Here the text of the word document accompanying the diagrams


Cascaded downhaul


Most catamaran downhaul systems today are of the uncascaded type. Meaning that the overall purchase is equal to the number of loops around the blocks of the system. Often this limits the purchase of these downhaul systems to 1:8 as a result of friction and the overall size of the setup.

Cascaded purchase systems, as often used in monohulls and yachts, are more efficient in friction as well as overall size of the setup. The Taipan 4.9 catamaran and A-cats use a simple (1st order) cascaded system for their downhaul. Often these are fully fitted inside the mast sections of these catamarans. The first stage boosts the force from 1 to 6 (purchase 1:6). This force is than boosted again by a simple 1:2 setup to an overal purchase of 1:12 . See the drawing.

The system used on the Typhoon F16 achieves the same 1:12 overall purchase by adding another stage. This 2nd order cascaded system first boost the force by a simple 1:2 which is followed in series by a 1:3 and the same 1:2 that was used in the Taipan 4.9 system. 2 times 3, times 2 equals 12.

The advantages of the Taipan / A-cat system are increased purchase for reduced size and the use of less blocks. The advantages of the Typhoon F16 system are yet again reduced size and the use of even less blocks combined with reduced friction as the line in the second stage can have a much smaller diameter than the others as this line isn’t held in the hand or subject to wear against the boom and fittings. Also the total number of 180 degrees loops around blocks have been reduced from 9 to just 7. Together this will result in reduced friction and therefor lower downhaul line loads on the hands to achieve the same net downhaul force.

An added advantage of the Typhoon F16 setup is that is uses less hardware and therefor is less expensive than the Taipan setup. Even more so with respect to the non cascaded systems. The reduction is respectively from 11 to 8 and 13 to 8.

A drawback is that a cascaded systems requires the room to allow longer travelled lengths of individual blocks. It is less square like than a non-cascaded system.

Example :

The 1:12 non-cascaded systems lets 66 units of length turn a corner around a block for each unit travelled length on the luff of the sail. (not counting the 90 degree corners)

The 1:12 single-cascaded systems let 45 units of length turn a corner around a block for each unit travelled length on the luff of the sail. The total line friction is now 68 % of the non cascaded system.

The Typhoon cascaded system lets 27 units of length turn a corner around a block for each unit travelled length on the luff of the sail.

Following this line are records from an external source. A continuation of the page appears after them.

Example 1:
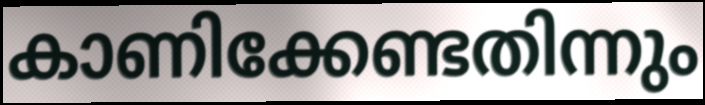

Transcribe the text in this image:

കാണിക്കേണ്ടതിന്നും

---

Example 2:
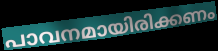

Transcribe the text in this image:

പാവനമായിരിക്കണം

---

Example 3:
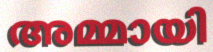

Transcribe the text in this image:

അമ്മായി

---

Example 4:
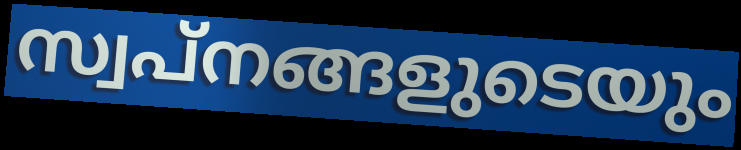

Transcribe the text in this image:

സ്വപ്നങ്ങളുടെയും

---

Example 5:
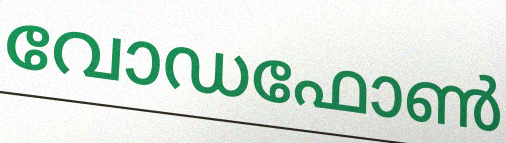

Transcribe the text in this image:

വോഡഫോൺ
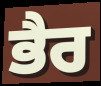
ਭੈਰ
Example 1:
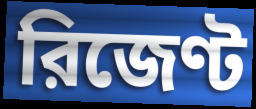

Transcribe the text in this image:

রিজেণ্ট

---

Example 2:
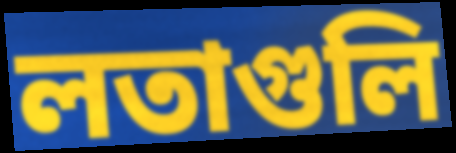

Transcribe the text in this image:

লতাগুলি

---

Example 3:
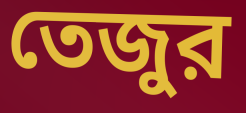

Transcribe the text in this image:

তেজুর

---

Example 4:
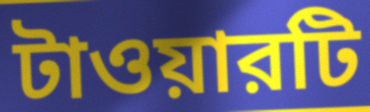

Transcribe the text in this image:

টাওয়ারটি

The total line friction is now 41 % of the non cascaded system if the Typoon system used the same 5 mm diameter line for all the stages as is required in the non cascaded 1:12 system.

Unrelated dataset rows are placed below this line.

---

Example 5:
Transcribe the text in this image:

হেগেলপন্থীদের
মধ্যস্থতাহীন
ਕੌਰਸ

If the 2nd and 3rd stages used 3 mm line instead and the 1st stage uses an oversized block than the total line friction is even further reduced.

An assumed difference in line friction of 5 kg’s is transferred to 12*5 = 60 kg loss in downhaul force by a 1:12 system.

The Typhoon cascaded system must be at least 6 times the require travelled distance of the mainsail luff tall. Otherwise the block of the first stage will jam against the bottom plate or block of the 2nd stage. External systems often don’t allow such stretched setups. Internal systems do.

In case of a 200 mm required downhaul distance the Typhoon setup must at least be 200 * 6 = 1200 mm tall. In principle there is no reason why a mutli-cascaded system inside the mast profile is limited in length below the full length of the mast.